Title
Highland Spring sculpture
Date
nedohledáno: Project
Jaroslav Fikar (Architect)
Type
Address
Žižkov II
GPS
49.618714, 15.581205

The sculpture Highland Spring by the Brod sculptor and university lecturer Karel Hyliš (1928–2024) was intended for the Žižkov II housing estate, which was built in the second half of the 1970s to a design by the architect Jaroslav Fikar from the Pardubice branch of Stavoprojekt Hradec Králové. As with other housing estates at the time, the project included a “civic amenities centre” – a grocery store, restaurant and services pavilion, which was to house a general practitioner’s office, a hairdresser, and a dry cleaner. A work of art was also planned for this space, which was a legally required part of all public constructions. Fikar’s 1974 perspective design shows a horizontal sculpture in front of the complex, but this was only a conceptual idea, as such elements typically only took form in the final stage of construction.

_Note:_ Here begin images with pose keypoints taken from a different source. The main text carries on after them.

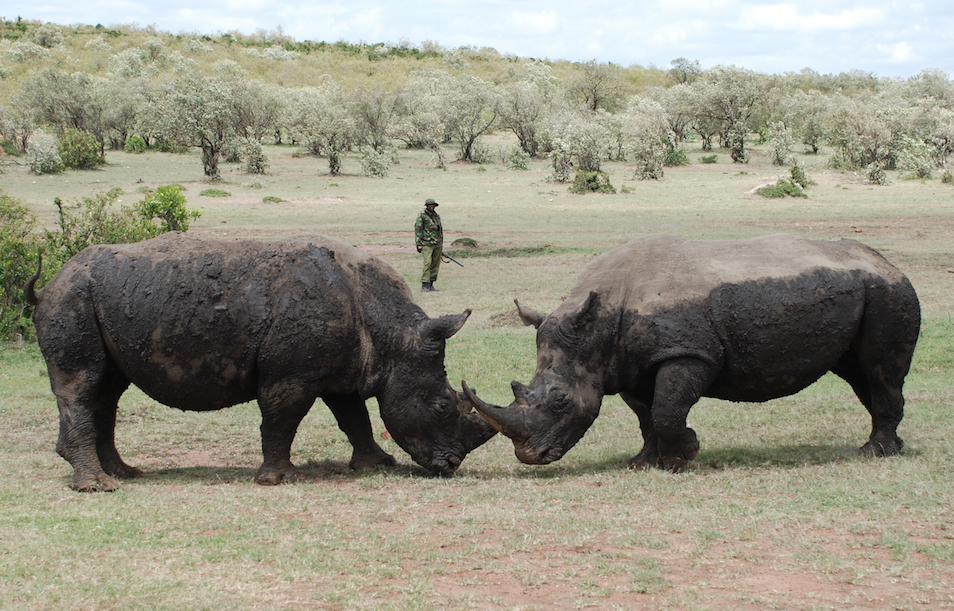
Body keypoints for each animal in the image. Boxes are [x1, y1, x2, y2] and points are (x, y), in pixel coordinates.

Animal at [26, 232, 496, 491]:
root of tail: (49, 282)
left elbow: (354, 417)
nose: (451, 465)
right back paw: (98, 487)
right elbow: (281, 418)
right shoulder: (293, 373)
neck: (392, 336)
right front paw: (277, 479)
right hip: (72, 298)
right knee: (83, 384)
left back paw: (125, 473)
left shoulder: (342, 369)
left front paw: (376, 464)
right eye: (442, 406)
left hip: (93, 298)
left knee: (108, 388)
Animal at [465, 234, 921, 471]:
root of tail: (887, 261)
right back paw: (886, 449)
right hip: (867, 290)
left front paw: (687, 454)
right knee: (859, 374)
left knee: (879, 372)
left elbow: (667, 409)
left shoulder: (688, 352)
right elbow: (646, 415)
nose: (530, 457)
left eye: (560, 401)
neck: (597, 327)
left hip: (888, 292)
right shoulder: (629, 364)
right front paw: (644, 463)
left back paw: (875, 454)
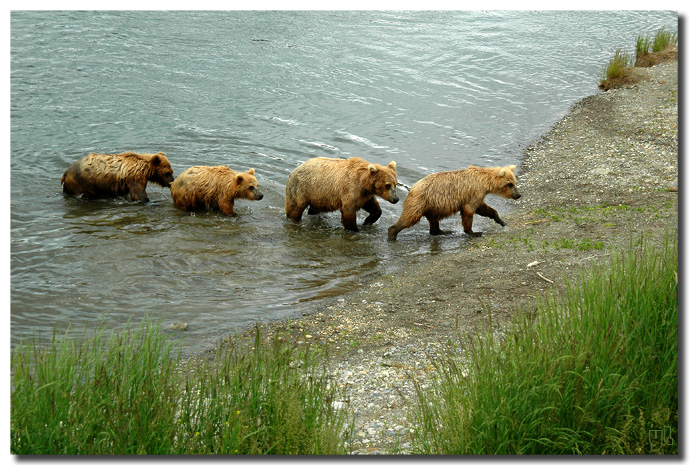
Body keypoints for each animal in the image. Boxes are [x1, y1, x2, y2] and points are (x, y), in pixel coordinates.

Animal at [388, 164, 520, 239]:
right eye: (510, 184)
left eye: (514, 182)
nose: (518, 195)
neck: (485, 182)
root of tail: (412, 188)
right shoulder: (474, 192)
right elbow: (469, 211)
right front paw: (474, 232)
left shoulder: (477, 195)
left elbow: (483, 208)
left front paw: (501, 221)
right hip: (420, 201)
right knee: (409, 217)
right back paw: (392, 233)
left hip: (432, 206)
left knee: (433, 220)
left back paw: (443, 231)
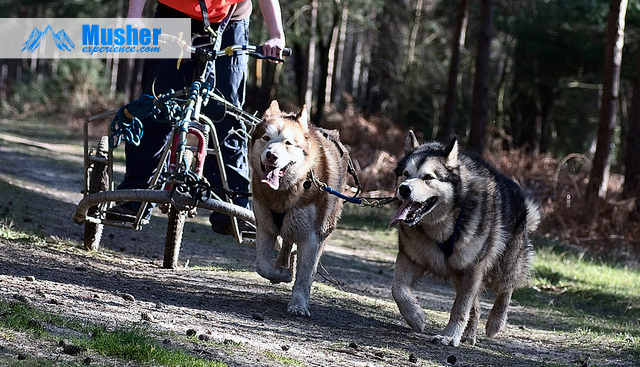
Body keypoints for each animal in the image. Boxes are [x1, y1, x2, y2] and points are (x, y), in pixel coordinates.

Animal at [249, 100, 348, 316]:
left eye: (288, 143)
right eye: (266, 138)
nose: (271, 156)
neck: (284, 193)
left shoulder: (311, 237)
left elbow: (304, 276)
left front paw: (298, 303)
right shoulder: (265, 227)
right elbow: (262, 265)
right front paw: (280, 274)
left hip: (321, 228)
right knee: (287, 243)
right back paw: (283, 264)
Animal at [390, 133, 540, 348]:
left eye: (428, 177)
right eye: (405, 174)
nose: (404, 189)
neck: (443, 225)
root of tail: (519, 193)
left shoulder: (472, 268)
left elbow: (460, 308)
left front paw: (450, 336)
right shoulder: (411, 258)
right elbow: (398, 289)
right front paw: (416, 317)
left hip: (502, 268)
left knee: (506, 289)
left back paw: (495, 322)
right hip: (460, 276)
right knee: (476, 307)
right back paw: (469, 334)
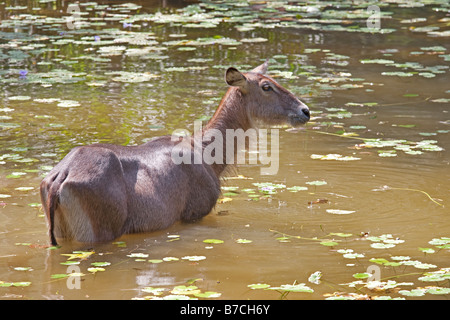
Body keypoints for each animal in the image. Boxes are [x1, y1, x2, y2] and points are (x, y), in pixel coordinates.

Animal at [40, 60, 310, 245]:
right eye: (267, 86)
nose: (305, 110)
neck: (210, 156)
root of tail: (59, 178)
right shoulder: (194, 213)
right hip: (99, 233)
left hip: (60, 234)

Jaroslav Fikar designed all the buildings in the service centre as single-storey structures with prefabricated steel frames and flat roofs topped with sheet-metal parapets. The facades were partially clad with glass mosaic. The shop and restaurant buildings were adjacent to each other, while the services pavilion stood alone, but visually all three buildings formed a small courtyard, referred to in the project as the “courtyard” or “atrium”. It was here that the sandstone statue of Highland Spring was eventually located.

Unfortunately, we only know the allegorical figure of Spring from a single historical photograph. A young girl, in a shy gesture, lifts a handful of flowers to her nose with her left hand, while in her right she holds a single blossom in her palm and gathers the drapery that falls around her hips and legs.  In the case of Spring, the artist reduced the stylization of the human figure—so typical of his figural work—to a subtle simplification of forms that remain organic and rounded. 

Unfortunately, the delicacy and vulnerability of Spring was confirmed after 2000. Sometime in the first decade of the new millennium, the sculpture was knocked over and seriously damaged. Its broken parts were removed from the site and are now missing. The shop and restaurant still occupy the original centre, but this busy yet uninviting visual space feels the absence of Spring...

Zuzana Trnková, 2025

Literature

  • Petr Horák. Mezi adorací a demolicí. Osudy vybraných děl českého výtvarného umění 50.–80. let 20. století po roce 1989 na území dnešního Kraje Vysočina, In: e-Monumentica. 2017, V/5.

  • Vladislava Říhová, Zuzana Křenková. Sochy a města. České umění 50.–80. let 20. století ve veřejném prostoru: evidence, průzkumy a restaurování, In: Sochy a města. Available from: https://sochyamesta.cz/

  • Josef Sůva, Jiří Hyliš. Karel Hyliš - výběr z tvorby. Jihlava, Oblastní galerie Vysočiny, 1989.

Prameny

  • Osobní rozhovor s Petrem Doležalem, vedoucím Technických služeb města Havlíčkův Brod. 31. 5. 2025.